It doesn't do any good with my paltry income for me to pay extra money. That's not taxes that's charity and charity has existed for thousands of years and has always failed to meet people's needs.
Every little bit helps, especially when building your credibility. I think what you're trying to say is you don't mind paying your taxes but you'd like other people to be happier paying more so other people (and perhaps you but you haven't said that) get more services.
I am grudgingly willing to pay my taxes because, for all its flaws, I think democratic government is the best and our democratic government had decided what I owe. I'm not thrilled because I think the California government is very wasteful in its spending. If it was more careful about how it spent my tax dollars to provide social benefit as efficiently as possible, I'd be less grudging. Is that nuanced enough for you?
Having actually read some history books (see your ask below), I'm skeptical charity was always inadequate. Americans are extraordinarily charitable, now and historically. What the increased welfare spending of the last 100 years has done is crowded out charitable activities. Americans historically used charity to great effect. But you also need to view those efforts in historical context. Charitable giving in 1900 was never going to bring poor people to today's standard of living because that was entirely impossible. JP Morgan himself didn't have today's standard of living in many ways. No kidding poor people of 1900 didn't have a car and air conditioning.
Americans are also extraordinarily self-supporting. We, and I assert you, seem to forget that. For most of our history, it was assumed that government's purpose was to set the conditions that allowed people to provide for themselves, not to do the actual provisioning. There are tremendous advantages to that arrangement. When we get in a situation. About 1 in 7 Californians use SNAP. The War on Poverty, started 60 years ago, was supposed to lift people out of poverty so they wouldn't need food assistance ("A hand up, not a handout"). Perhaps it's time to reconsider whether social welfare spending is actually achieving its goals or perhaps we might need a different approach.
This isn't about Fair share. This is about a functioning civilization that services and improves the lives of a social species. Because of human beings aren't a social species then we are eventually going to go extinct. You can't have nuclear bombs lying around with a non-social species.

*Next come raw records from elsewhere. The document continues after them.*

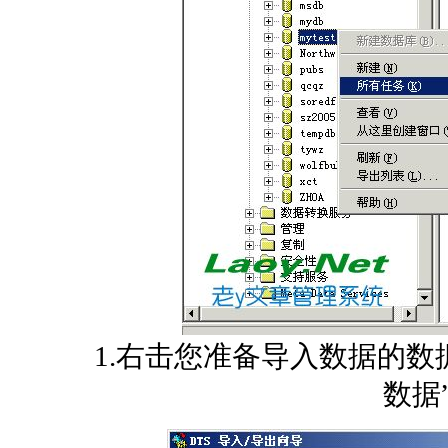
1.右击您准备导入数据的数据库
数据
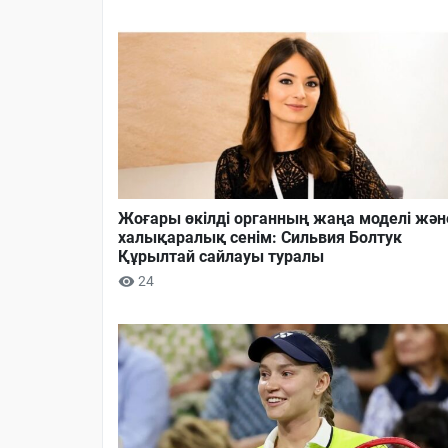
Жоғары өкілді органның жаңа моделі жән
халықаралық сенім: Сильвия Болтук
Құрылтай сайлауы туралы
24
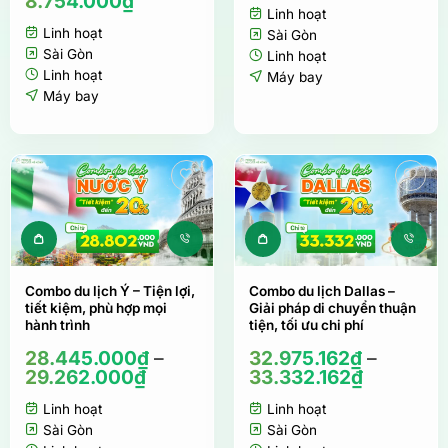
8.754.000
₫
Linh hoạt
Linh hoạt
Sài Gòn
Sài Gòn
Linh hoạt
Linh hoạt
Máy bay
Máy bay
Sản phẩm này có nhiều biến thể. Các tùy ch
Sản phẩm này c
Combo du lịch Ý – Tiện lợi,
Combo du lịch Dallas –
tiết kiệm, phù hợp mọi
Giải pháp di chuyển thuận
hành trình
tiện, tối ưu chi phí
28.445.000
₫
–
32.975.162
₫
–
29.262.000
₫
33.332.162
₫
Linh hoạt
Linh hoạt
Sài Gòn
Sài Gòn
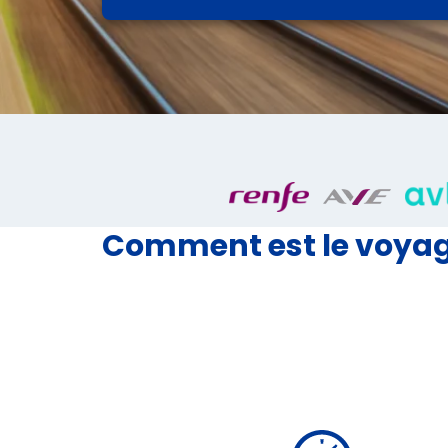
Comment est le voyag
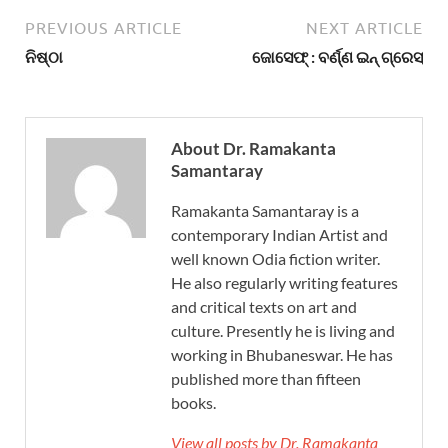
PREVIOUS ARTICLE
NEXT ARTICLE
ନିଷ୍ଠା
ଜୋସେଫ୍ : ବର୍ଣ୍ଣ ଇନ୍‌ ଗ୍ରେସ୍‌
About Dr. Ramakanta
Samantaray
Ramakanta Samantaray is a
contemporary Indian Artist and
well known Odia fiction writer.
He also regularly writing features
and critical texts on art and
culture. Presently he is living and
working in Bhubaneswar. He has
published more than fifteen
books.
View all posts by Dr. Ramakanta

We have two different visions of what a civilization can be. My view is one where people live happy, productive, and independent lives, free to make their own life choices and responsible to themselves for the consequences of those choices. Life is complicated, dynamic, and unpredictable so I think we need millions of daily experiments to figure out what works for each individual person. I'm quite confident that most people, over time, will figure out a life path which works well for them, and that you and I can't figure that out for them. I also think there will be a very small number of people for whom they're never going to be able to support themselves and as compassionate, sociable people, we ought to provide for them. I expect I think that number is much, much smaller than you do. Finally, I think there are a large number of people in a grey area, where they can't really provide for themselves now but quite reasonably could given the right support and incentives. These are the hand up/handout people referenced above. The Clinton era welfare reforms really targetted updating social spending along those lines and that was, IMHO, a great move. We seem to have forgotten that approach.
You're thinking is basic, it is grounded in the thought processes of a 12 year old child who never grew up and hopefully you will eventually be in the minority. Because if not then we're about to Fermi paradox ourselves.
Let's keep personal insults out of this, although I assert you're the one with the naive attitude. "I want free stuff and I want mommy and daddy to pay for it" isn't especially mature or nuanced. At least I provided citations with data. Please do the same.
Learn some nuance, read some books especially some history books. Go start with A people's History of the United States. Maybe read some of what's senator Warren has written. The two income trap is a good start.
I minored in US history. I've read some of Senator Warren's writings and near as I can tell they're riddled with economic misunderstandings. But I'll also throw a recommendation at you, The Triumph of Economic Freedom by Senator and Doctor Phil Gramm (did you know Phil Gramm is a PhD Economist? I didn't.) and Professor Don Boudreaux.